As the author of “Little Lumpy’s Book of Blessings, ” Reverend Leah Lewis is no stranger to the publishing path – and she founded the Great Lakes African American Writers’ Conference to help make sure others don’t get burned along the way.
Rev. Dr. Leah Lewis (photo credit: Vince Robinson)Lewis was in part inspired by a colleague who was commissioned by a publisher to send his literature and that they would add the finishing touches to his book. When a final copy of the book was returned, everything was misspelled.
“I was told that this woman paid around $ 5,000,” Dr. Lewis said. “When she received copies of the book and read what was printed, she was heartbroken. I was mortified by this story and hurt for her that she had been mistreated in this way.
Lewis then founded the GLAAWC conference in 2018 with a mission to provide information and ideas from leading industry professionals. “We want to give writers information and understanding about the publishing industry and the art of literature,” says Lewis.
Local writers like Michelle Fay can warmly attest to this. Fay says her attendance at the conference motivated her to take part in the National Novel Writing Month (NaNoWriMo) challenge, and now a first draft of her memoir is complete.
Snapshots from the 2019 Great Lakes African American Writers‘ Conference (photo credit: Vince Robinson)“I wouldn’t have passed the challenge without the support, encouragement and confidence I received from my talented cohort,” says Fay. “GLAAWC has great personal value because it helped me fulfill a long-held dream of writing a book. I will never forget the pleasure of presenting my work in a room filled with aspiring authors and various industry representatives.

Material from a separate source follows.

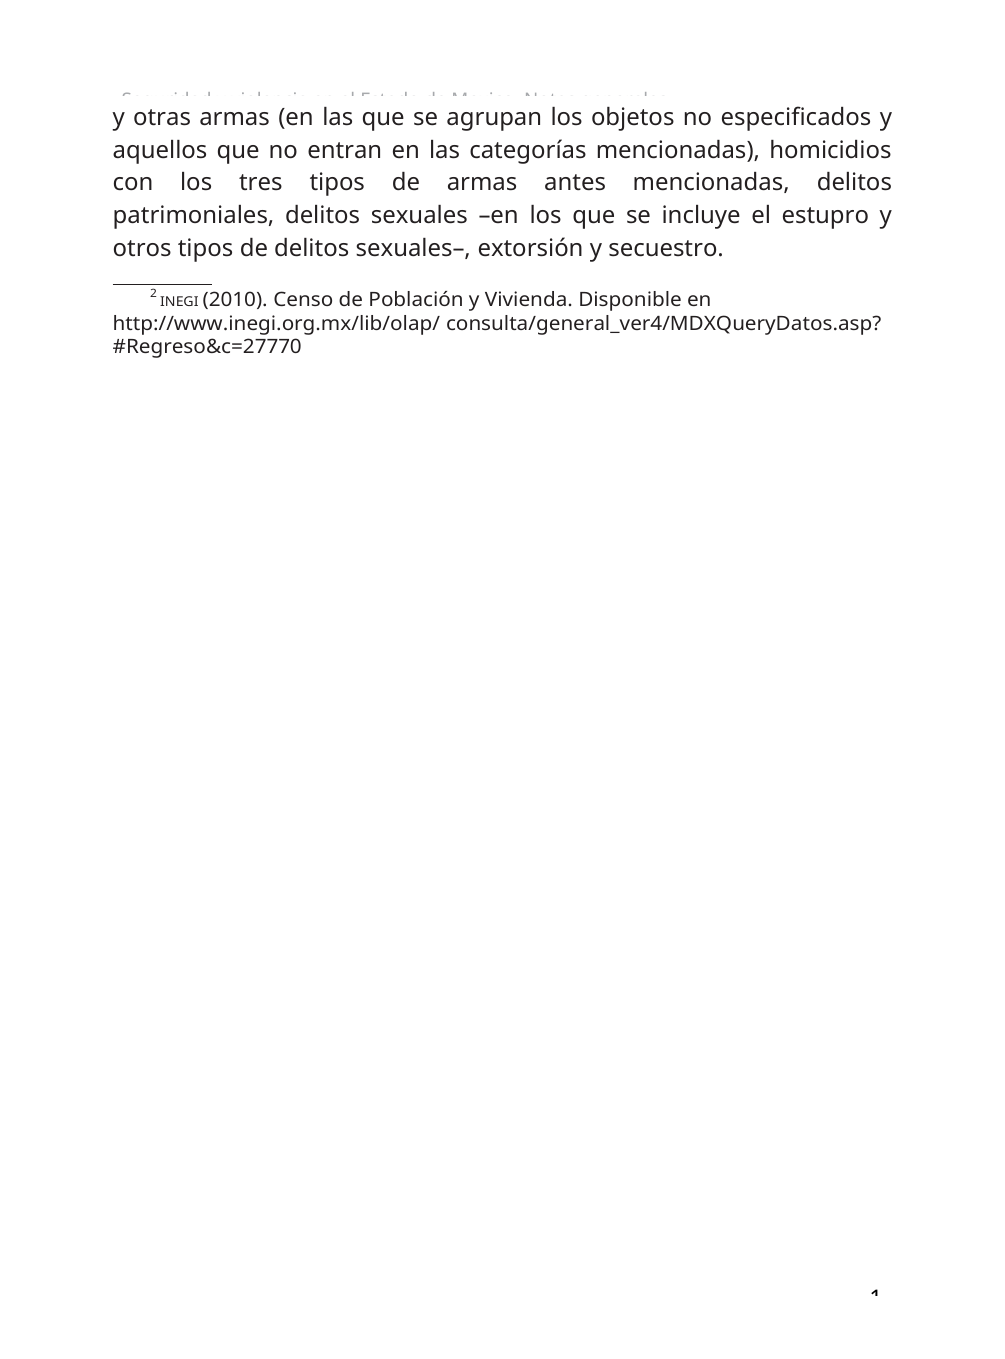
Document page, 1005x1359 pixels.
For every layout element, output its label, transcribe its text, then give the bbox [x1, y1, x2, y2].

text 2 INEGI (2010). Censo de Población y Vivienda. Disponible en http://www.inegi.org.mx/lib/olap/ consulta/general_ver4/MDXQueryDatos.asp?#Regreso&c=27770 [112, 282, 901, 359]
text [112, 100, 892, 263]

The component of this year’s conference will take place from Friday October 1 to Sunday October 3. Award-winning fiction writer Deesha Philyaw will be in conversation with high school and college students about the art of writing, and she with Jack Jones Literary Arts Founder Kima Jones will deliver keynote addresses. Writer and civil rights activist James Weldon Johnson will sing the black national anthem. Topics for the panel include mental health in the African American community, the importance of diversity in children’s literature, and the process of producing literary works.
For the second year in a row, the conference will be held virtually, but previously the event was held at East Cleveland Public Library. According to Lewis, ECPL and the Cleveland Foundation were of paramount importance in building the success of GLAAWC and establishing a presence for the conference. “At the time [we started], there hadn’t really been any organization or event that specifically addressed the African-American experience and African-American literature, ”says Lewis.
Snapshots from the 2019 Great Lakes African American Writers’ Conference (photo credit: Vince Robinson)As a sponsor of the event, the Cleveland Foundation has built a stronger alliance with GLAAWC through its Cleveland Book Week initiative that coincides with the event. “Becoming a city known for the growth of its writers doesn’t happen overnight,” says Karen Long, director of the Anisfield-Wolf Book Awards, of the joint effort to strengthen Cleveland’s literary presence. “But Manhattan no longer has a lock on English publishing culture; editing and writing can take place anywhere.
Along with GLAAWC, Lewis also directs Little Lumpy Center for Educational Initiatives, a nonprofit organization that seeks to improve literacy among youth and adults in Cleveland by hosting events like GLAAWC. In the future, Lewis hopes to forge institutional partnerships throughout the Great Lakes region. “It means finding a foundation in a city that is willing to fund and support the work of their literary artists – to support their participation in GLAAWC,” says Lewis.
Overall, Lewis hopes to expand his reach as much as possible to empower and uplift the work of African American writers: “I want people to be inspired creatively, artistically, but I also want them to have a better understanding. the publishing industry and what is needed to break into the field and realistically set their expectations. “
To find out more or to register for the 3rd annual GLAAWC 2021 virtual conference, click on here.
This article was written as part of the “Now That’s Fresh” series in partnership with Literary Cleveland. This six-week course helps emerging journalists learn about the reporting process and get published for the first time.